** Opening EXCERPTED TEXT block **

The RMSE is 0.64. Recall that the output variable takes on the integer values 1, 2, 3, 4. If the RMSE were less than 0.5, we might conclude that we can, on average, reliably round the model’s prediction to the correct value, but alas that’s not quite the case. How accurate is it? Let’s have the model make predictions on the entire dataset (acknowledging that that’s what it was trained on):

num_correct <- sum(round(predict(forest_reg, df), 0) == df$attendance_level)

The accuracy (or what we might call the match against the training dataset) is 73%.

Rather than rounding the regression model’s prediction, we can create a classification model from the beginning. It might see this would be equivalent, but it isn’t, and it happens to yield slightly better results.

# Same as before, but create a factor instead of an integer variable
df <- df %>% mutate(
  attendance_level=cut(num_students, breaks=c(0, 20, 40, 60, 80))
)

forest_cls <- randomForest(
  attendance_level ~ modality + scheduling + week_in_quarter + time_of_day,
  data=df
)

accuracy <- 1 - forest_cls[["err.rate"]][forest_cls[["ntree"]], "OOB"]

The accuracy of this new model, estimated over out-of-bag errors, is 60%. To compare with the regression model, let’s perform the same prediction test over the entire dataset:

num_correct <- sum(predict(forest_cls, df) == df$attendance_level)

The match against the training dataset is 85%, an increase. Given that this value is still nicely shy of 100% (no danger of an over-fitted model here), this leads us to believe that the new model is slightly more accurate.

Finally, the classification model provides us with a confusion matrix which can help understand where the model goes wrong.

forest_cls[["confusion"]]

        (0,20] (20,40] (40,60] (60,80] class.error
(0,20]      54      15       1       0   0.2285714
(20,40]     24      14       0       0   0.6315789
(40,60]      2       1       0       0   1.0000000
(60,80]      2       0       0       0   1.0000000

As can be seen, the model is correct on the smallest attendance level 77% of the time. At the next level the accuracy drops to 37%, and then it’s completely wrong thereafter.

** Closing EXCERPTED TEXT block **
** Opening DATA BLOCK block **

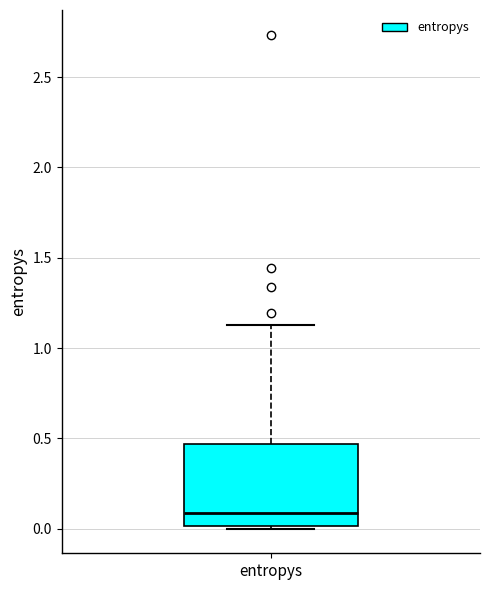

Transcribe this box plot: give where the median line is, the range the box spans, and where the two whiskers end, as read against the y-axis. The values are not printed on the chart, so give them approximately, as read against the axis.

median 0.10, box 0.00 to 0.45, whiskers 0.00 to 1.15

** Closing DATA BLOCK block **

### TASKS:
A – In the passage on random forest attendance models, what is the classification model's match against the training dataset?
B – Name every predictor variable in the formula that builds forest_cls in the passage on random forest attendance models.
C – Resume the passage on random forest attendance models from the point where it stops.
The material has no connection to the passage on random forest attendance models.

### TASK ANSWERS:
A – 85%

B – modality, scheduling, week_in_quarter, time_of_day

C –
Bottom line, the model sucks.

Save the model

The only way to save a model is by writing it to a binary R data file, which means the saved form is dependent on both R and the package(s) required to interpret the saved data objects. (If an R data file is loaded without the required packages, the restored objects appear as generic base R objects such as lists and data frames.)

save(forest_cls, file="forest.Rdata")

Run the model

To run the classification forest model on new data, load it from the saved file, create a row in a dummy data frame holding the new workshop scenario (only the variables used by the model need be supplied), and run predict against it. For example:

scenario <- tibble(
  modality=factor("In person", levels=levels(df$modality)),
  scheduling=factor("SS", levels=levels(df$scheduling)),
  week_in_quarter=2,
  time_of_day=factor("Lunchtime", levels=levels(df$time_of_day))
)

predict(forest_cls, scenario)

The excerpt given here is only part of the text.